I have a situation with our silverlight 3 application where the initial load of the main application page shows the browsers horizontal scroll bar.
The width and height of the silverlight control are such that I should get a vertical scroll bar (which I do) and no horizontal scroll bar.
We have a开发者_如何学Python BrowserScrollHelper class that is being used to transfer the silverlight controls size to the containing HTML element on PageLoad and PageResize, as per discussions raised in this post http://forums.silverlight.net/forums/p/26996/442817.aspx.
If I then maximise/restore the browser window, the horizontal scroll bar disappears. It's only the initial page load that doesn't seem to be able to determine the initial requirement state of the horizontal scroll bar.
I know I can use the CSS property overflow-x: hidden
to remove the scroll bar but this is just masking the problem. Besides, at the moment the application doesn't need to scroll horizontally but I can't guarantee that this will always be the case.
Constraints to be noted. IE8 is browser of choice, screen resolution is locked in at 1024x768.
I have seen random extra pieces of display being generated by the browser (IE 8) and have not been able to track it down.
Specifically a strip 8 pixels high at the screen bottom was causing the vertical scrollbar to appear (although the SL object was at 100% and not other elements were present).
In the end I changed the overflow property to hidden. It is perfectly valid to use that hidden option in any CSS browser (i.e. anything that runs SL), so do not worry too much about it being "bad".
I would however also be interested in any other answers that help track the actual cause of these glitches.
Managed to work out what was happening with the scroll bars.
The code in our BrowserScrollHelper that we were using to communicate the silverlight control's size back to the browser was using this code:
double clientWidth = BrowserScreenInformation.ClientWidth;
double clientHeight = BrowserScreenInformation.ClientHeight;
double width = Math.Max( clientWidth, this.MinWidth );
double height = Math.Max( clientHeight, this.MinHeight );
htmlElement.SetStyleAttribute( "height", height.ToString( ) );
htmlElement.SetStyleAttribute( "width", width.ToString( ) );
While this code snippet looks OK on the surface it was only doing part of the job. The key was in realising that setting the height may affect the width and vice-versa, and we were only running through this code once on application startup.

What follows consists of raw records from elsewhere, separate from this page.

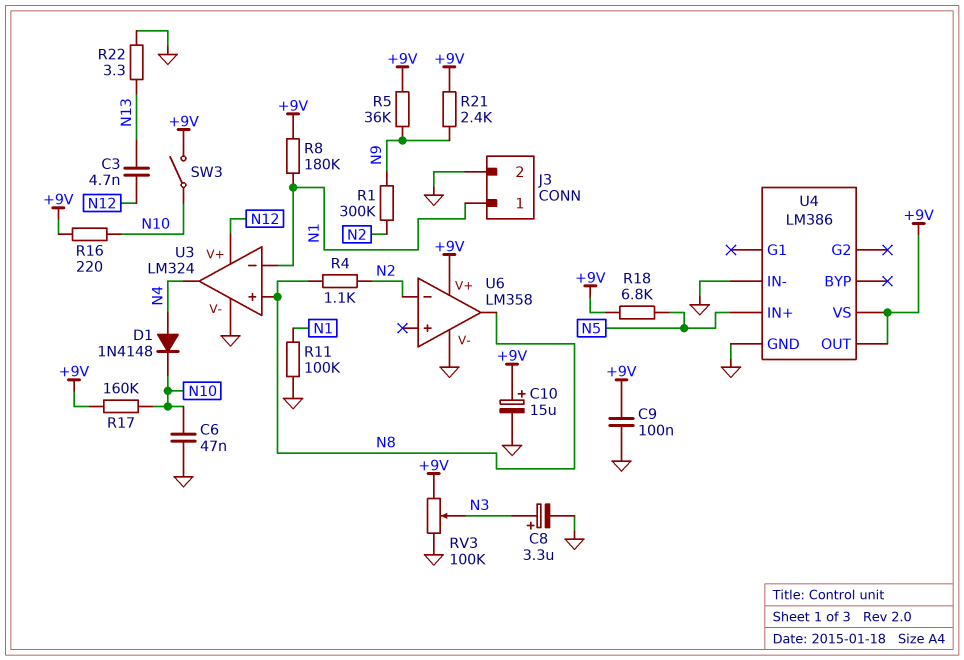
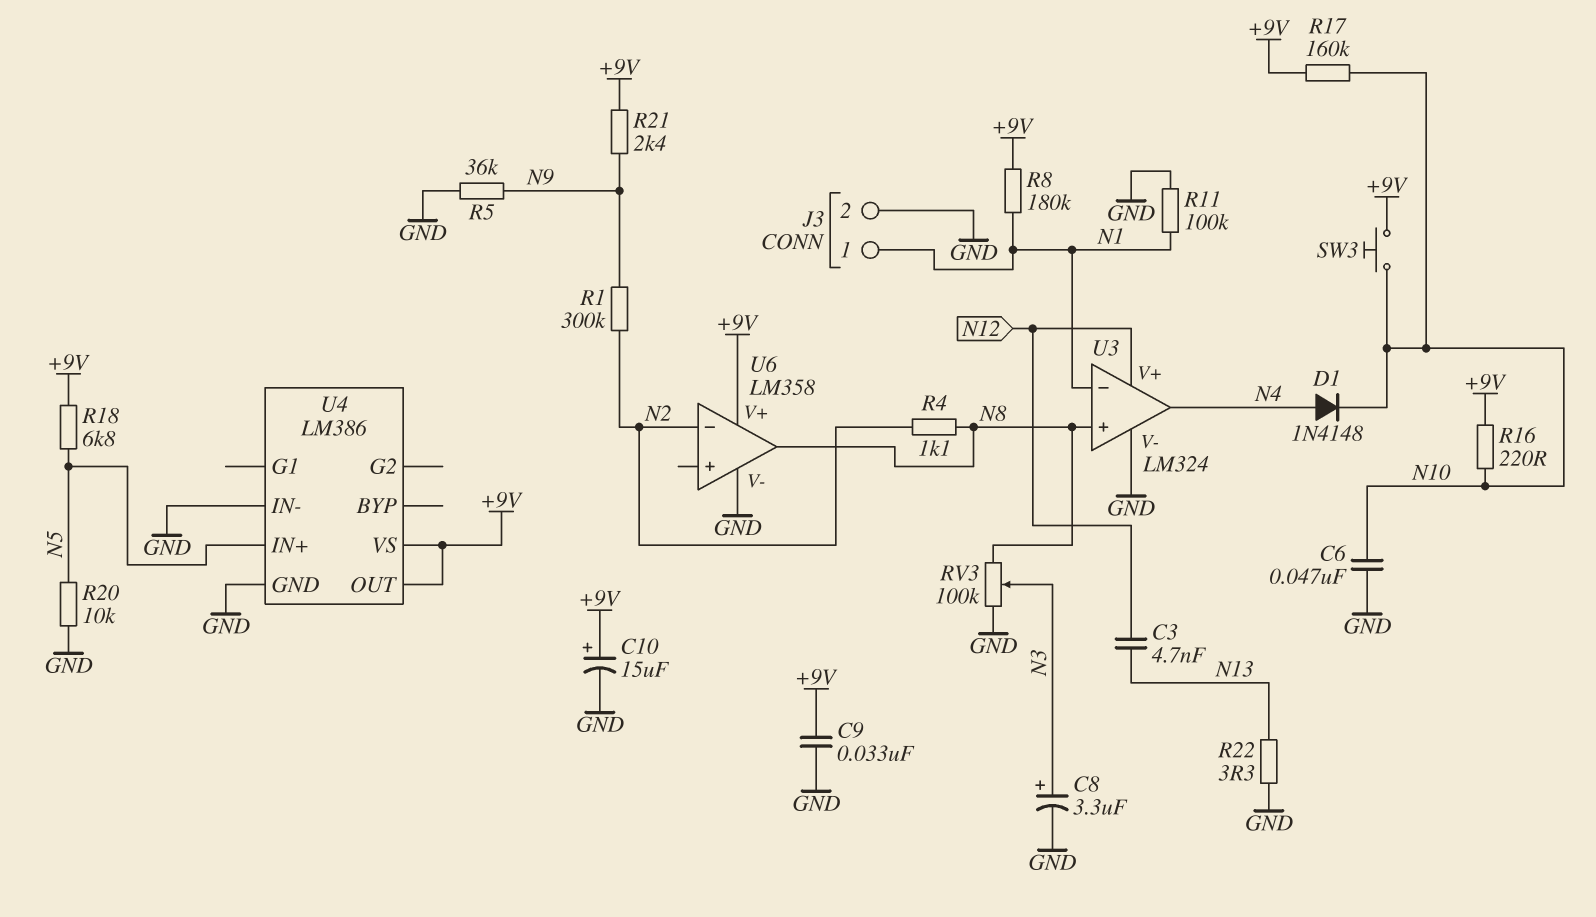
C9: 100nF (+9V, GND) -> 33nF (+9V, GND)
R5: 36k (+9V, N9) -> 36k (GND, N9)
R20: none -> 10k (GND, N5)
RV3: 100k (+9V, GND, wiper N3) -> 100k (GND, N8, wiper N3)
SW3: switch (+9V, N10) -> button (+9V, N10)

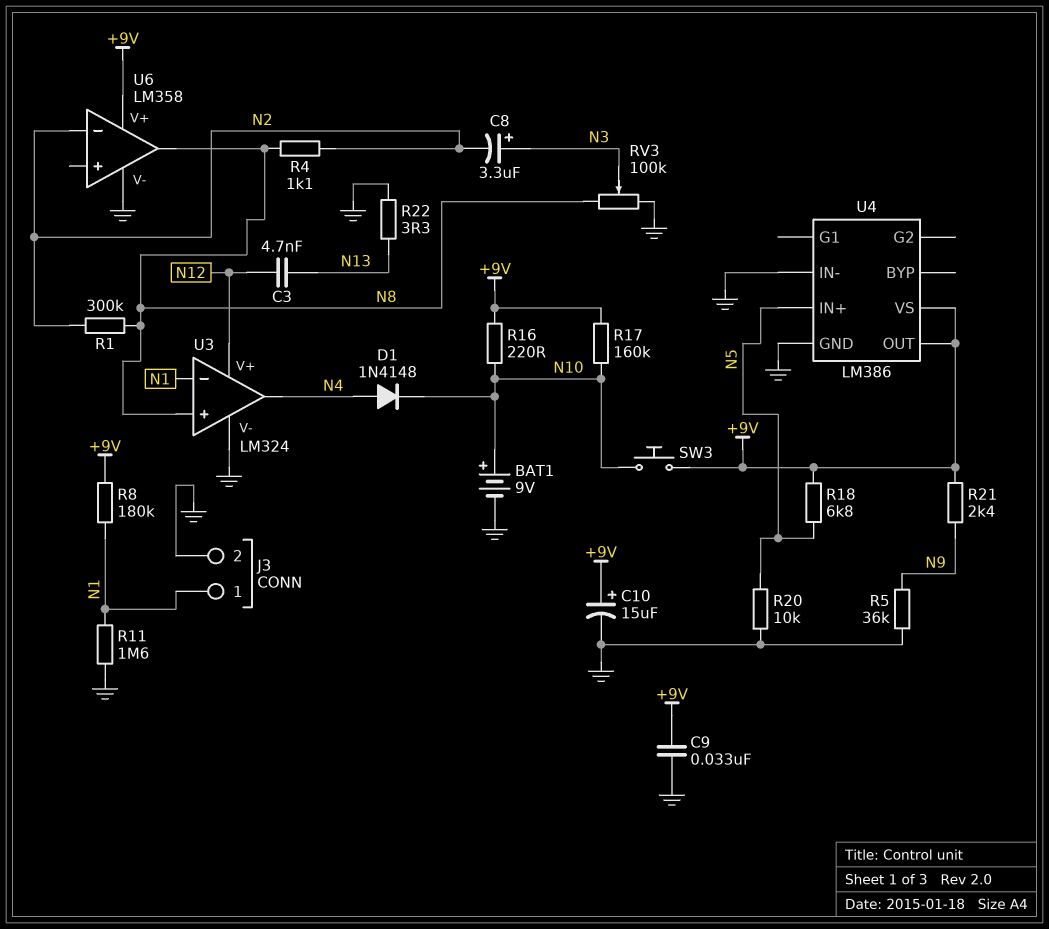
BAT1: none -> 9V (plus N10, minus GND)
C6: 47nF (GND, N10) -> none
C8: 3.3uF (plus N3, minus GND) -> 3.3uF (plus N3, minus N2)
R1: 300k (N2, N9) -> 300k (N2, N8)
R11: 100k (GND, N1) -> 1.6M (GND, N1)

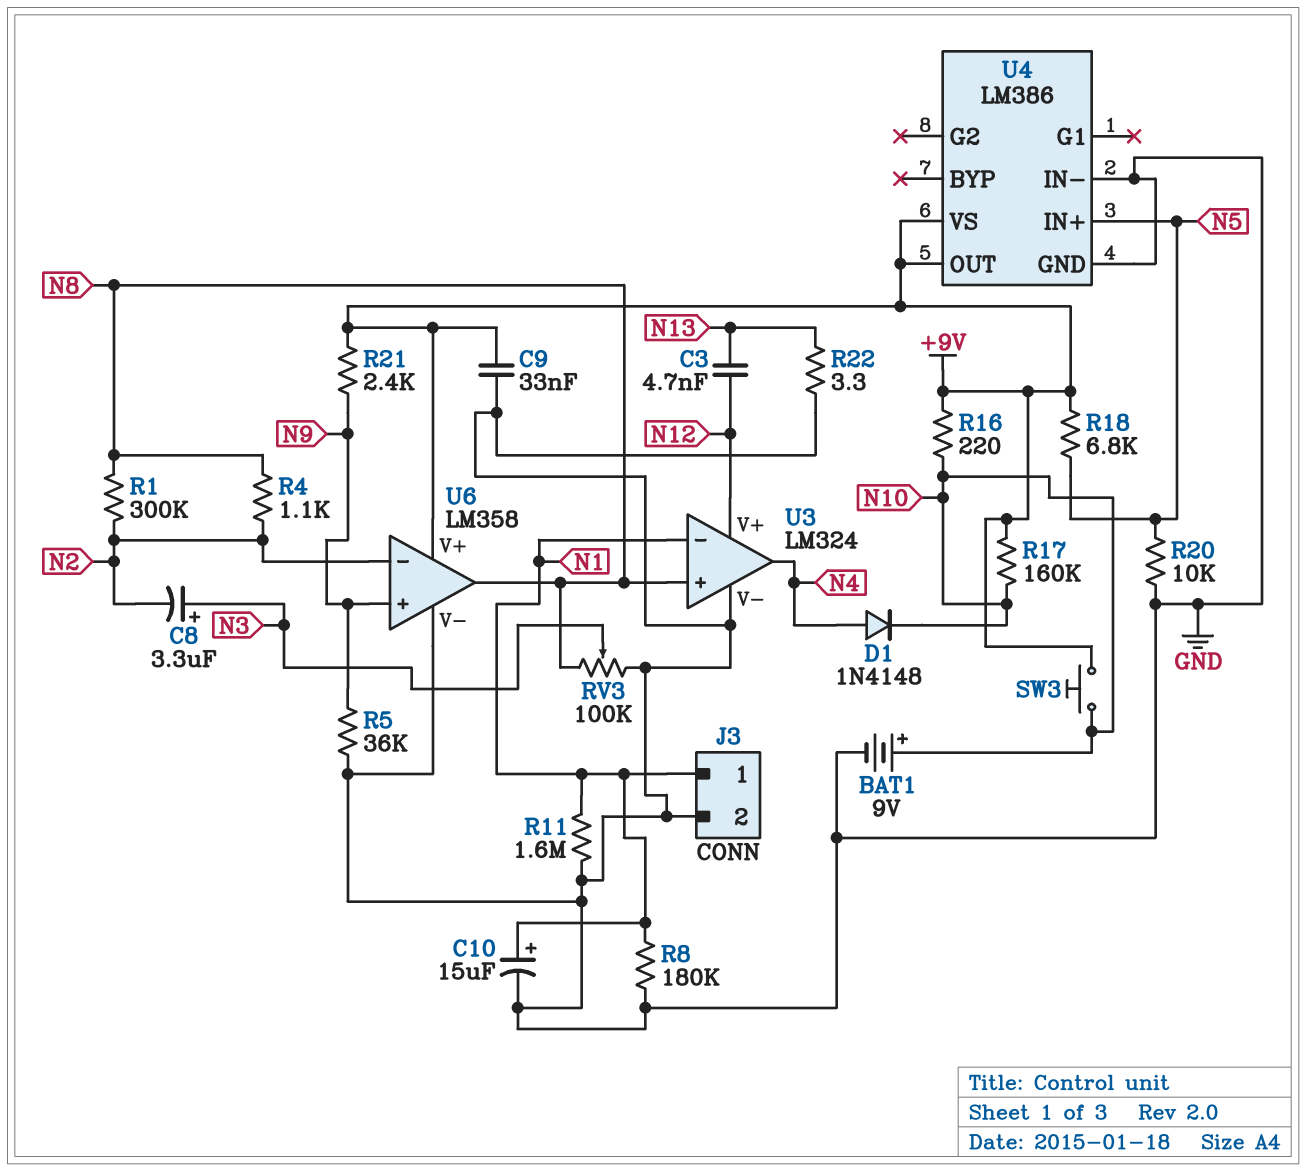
C10: 15uF (plus +9V, minus GND) -> 15uF (plus N1, minus GND)
R8: 180k (+9V, N1) -> 180k (GND, N1)
U6 pin in+: none -> N9

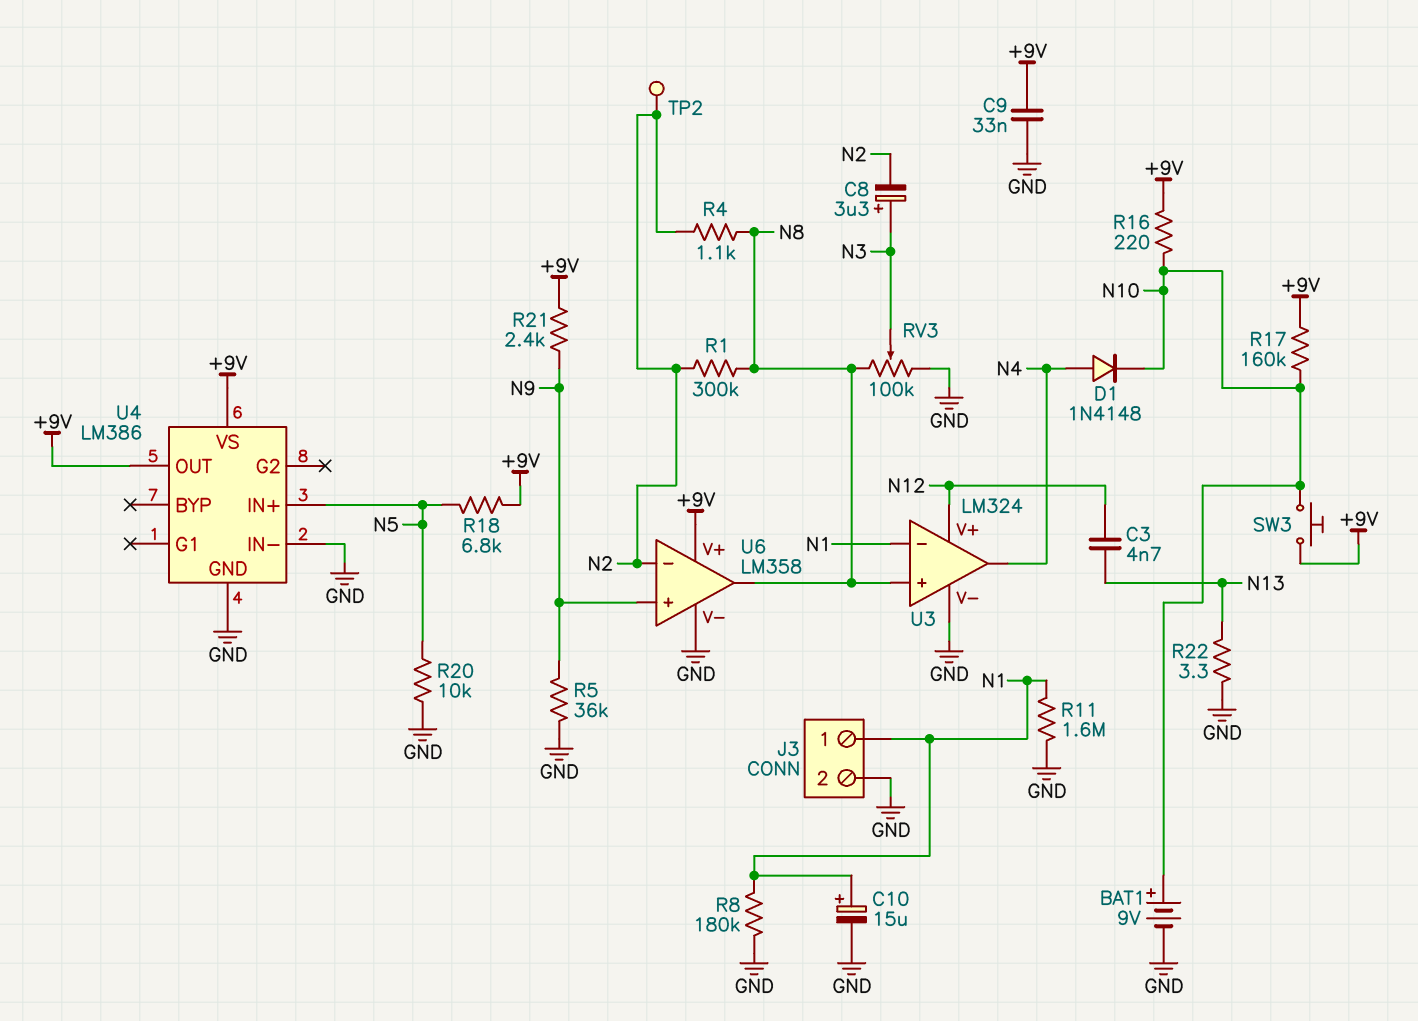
TP2: none -> test point (N2)

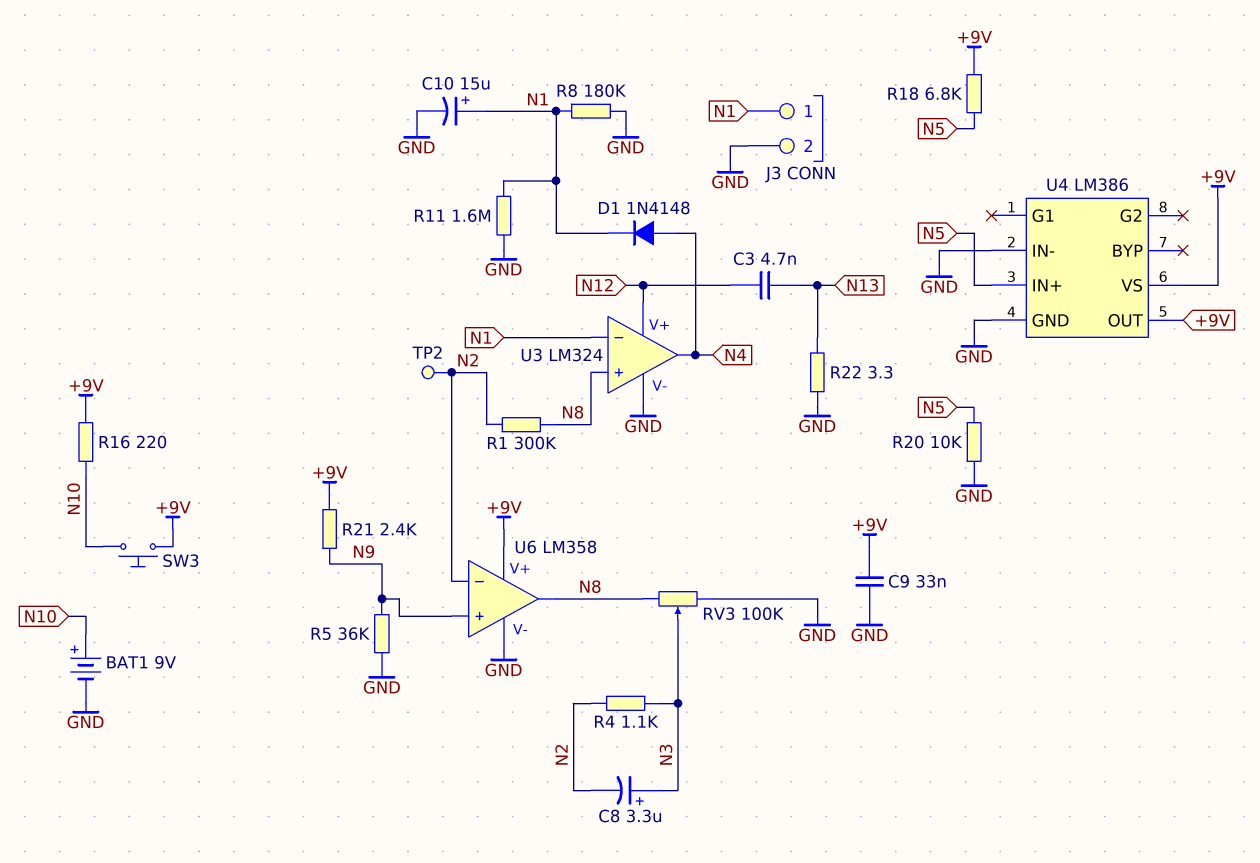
D1: diode 1N4148 (A N4, K N10) -> diode 1N4148 (A N4, K N1)
R4: 1.1k (N2, N8) -> 1.1k (N2, N3)
R17: 160k (+9V, N10) -> none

The resolution was to follow the pattern of either:
Set Height, Set Width, Set Height
OR
Set Width, Set Height, Set Width
This ensured that a single pass through the code would correctly communicate the silverlight control's size back to the browser giving it a chance to get the vertical and horizontal scroll bars correct.

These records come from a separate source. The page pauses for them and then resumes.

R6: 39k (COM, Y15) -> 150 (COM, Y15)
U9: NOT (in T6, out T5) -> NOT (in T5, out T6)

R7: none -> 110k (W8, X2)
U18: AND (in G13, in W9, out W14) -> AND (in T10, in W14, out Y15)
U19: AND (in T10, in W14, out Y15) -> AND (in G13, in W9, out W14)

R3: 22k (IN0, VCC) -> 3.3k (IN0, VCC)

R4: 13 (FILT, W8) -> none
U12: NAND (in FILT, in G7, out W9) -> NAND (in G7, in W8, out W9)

The working code looks like this:
double clientHeight = BrowserScreenInformation.ClientHeight;
double height = Math.Max( clientHeight, this.MinHeight );
htmlElement.SetStyleAttribute( "height", height.ToString( ) );
double clientWidth = BrowserScreenInformation.ClientWidth;
double width = Math.Max( clientWidth, this.MinWidth );
htmlElement.SetStyleAttribute( "width", width.ToString( ) );
clientHeight = BrowserScreenInformation.ClientHeight;
height = Math.Max( clientHeight, this.MinHeight );
htmlElement.SetStyleAttribute( "height", height.ToString( ) );
In our case the end user is mostly likely to launch the browser maximised and leave it in that configuration for the entire session and not perform any resizing of the browser window.